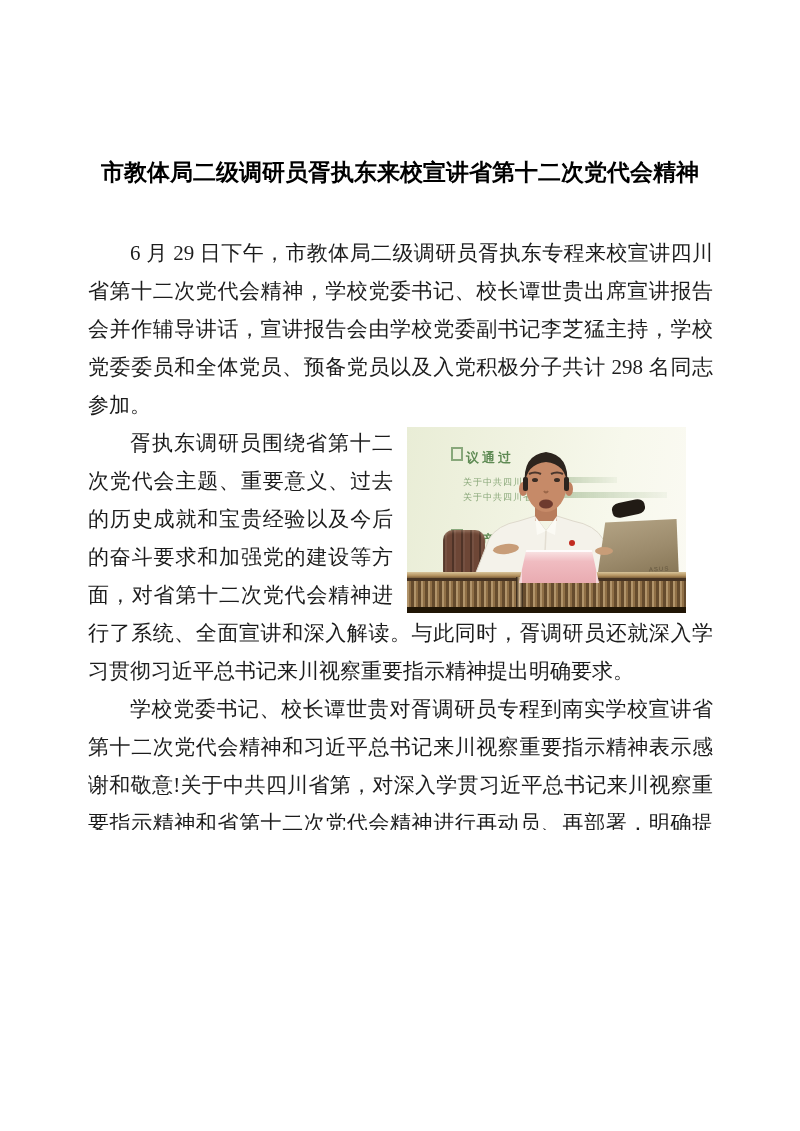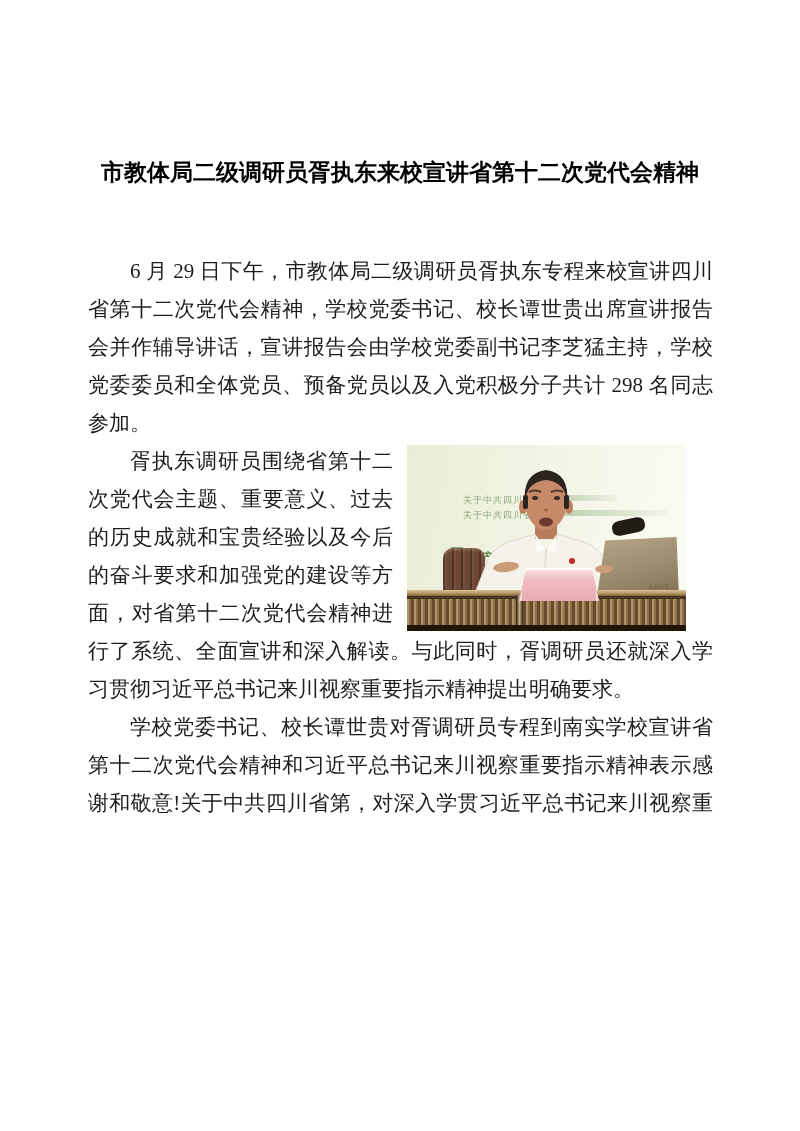--- a/index.html
+++ b/index.html
@@ -5,21 +5,21 @@
   html,body{margin:0;padding:0;background:#ffffff;}
   .page{
     position:relative;width:800px;height:830px;background:#ffffff;overflow:hidden;
     font-family:"Liberation Serif",serif;color:#1c1c1c;
   }
   .doc-title{
     margin:0;padding:157px 40px 0 40px;text-align:center;
     font-family:"Liberation Sans",sans-serif;font-weight:700;
     font-size:23px;line-height:30px;color:#000;
   }
-  .body-text{margin:65px 87px 0 88px;}
+  .body-text{margin:47px 87px 0 88px;}
   .body-text p{
     margin:0;font-size:21px;line-height:38px;
     text-align:justify;text-justify:inter-ideograph;text-indent:2em;
   }
   
   .photo-float{
     float:right;width:279px;height:186px;margin:3px 27px 0 14px;
     position:relative;overflow:hidden;
     background:linear-gradient(100deg,#e9edd6 0%,#f1f3e2 40%,#f7f8ec 70%,#fbfaf3 100%);
   }
@@ -102,20 +102,21 @@
 <div class="page">
 
   <h1 class="doc-title">市教体局二级调研员胥执东来校宣讲省第十二次党代会精神</h1>
 
   <div class="body-text">
 
     <p><span>6 月 29 日下午，市教体局二级调研员胥执东专程来校宣讲四川省第十二次党代会精神，学校党委书记、校长谭世贵出席宣讲报告会并作辅导讲话，宣讲报告会由学校党委副书记李芝猛主持，学校党委委员和全体党员、预备党员以及入党积极分子共计 298 名同志参加。</span></p>
 
     <p><span class="photo-float">
         <span class="slide">
+          <span class="slide-h sl-h1">议通过</span>
           <span class="slide-l sl-l1 t70">关于中共四川省第</span>
           <span class="slide-l sl-l2 t120">关于中共四川省第</span>
           <span class="slide-h sl-h2">举产生</span>
           <span class="slide-l sl-l3 t30">中共四川省第</span>
           <span class="slide-l sl-l4 t10">中共四川</span>
           <span class="slide-l sl-l5 t6">四川</span>
         </span>
         <span class="chair"></span>
         <svg class="person-svg" viewBox="0 0 180 128">
           <path d="M 8 128 L 22 92 Q 30 78 52 74 L 68 69 L 79 84 L 90 69 L 106 74 Q 128 78 136 92 L 172 128 Z" fill="#f4f2ea" stroke="#ded9cc" stroke-width="1"></path>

# # #

Exercise brief
Without the pictures, repeat the listing word for word.

Answer
--- a/index.html
+++ b/index.html
@@ -5,21 +5,21 @@
   html,body{margin:0;padding:0;background:#ffffff;}
   .page{
     position:relative;width:800px;height:830px;background:#ffffff;overflow:hidden;
     font-family:"Liberation Serif",serif;color:#1c1c1c;
   }
   .doc-title{
     margin:0;padding:157px 40px 0 40px;text-align:center;
     font-family:"Liberation Sans",sans-serif;font-weight:700;
     font-size:23px;line-height:30px;color:#000;
   }
-  .body-text{margin:65px 87px 0 88px;}
+  .body-text{margin:47px 87px 0 88px;}
   .body-text p{
     margin:0;font-size:21px;line-height:38px;
     text-align:justify;text-justify:inter-ideograph;text-indent:2em;
   }
   
   .photo-float{
     float:right;width:279px;height:186px;margin:3px 27px 0 14px;
     position:relative;overflow:hidden;
     background:linear-gradient(100deg,#e9edd6 0%,#f1f3e2 40%,#f7f8ec 70%,#fbfaf3 100%);
   }
@@ -102,20 +102,21 @@
 <div class="page">
 
   <h1 class="doc-title">市教体局二级调研员胥执东来校宣讲省第十二次党代会精神</h1>
 
   <div class="body-text">
 
     <p><span>6 月 29 日下午，市教体局二级调研员胥执东专程来校宣讲四川省第十二次党代会精神，学校党委书记、校长谭世贵出席宣讲报告会并作辅导讲话，宣讲报告会由学校党委副书记李芝猛主持，学校党委委员和全体党员、预备党员以及入党积极分子共计 298 名同志参加。</span></p>
 
     <p><span class="photo-float">
         <span class="slide">
+          <span class="slide-h sl-h1">议通过</span>
           <span class="slide-l sl-l1 t70">关于中共四川省第</span>
           <span class="slide-l sl-l2 t120">关于中共四川省第</span>
           <span class="slide-h sl-h2">举产生</span>
           <span class="slide-l sl-l3 t30">中共四川省第</span>
           <span class="slide-l sl-l4 t10">中共四川</span>
           <span class="slide-l sl-l5 t6">四川</span>
         </span>
         <span class="chair"></span>
         <svg class="person-svg" viewBox="0 0 180 128">
           <path d="M 8 128 L 22 92 Q 30 78 52 74 L 68 69 L 79 84 L 90 69 L 106 74 Q 128 78 136 92 L 172 128 Z" fill="#f4f2ea" stroke="#ded9cc" stroke-width="1"></path>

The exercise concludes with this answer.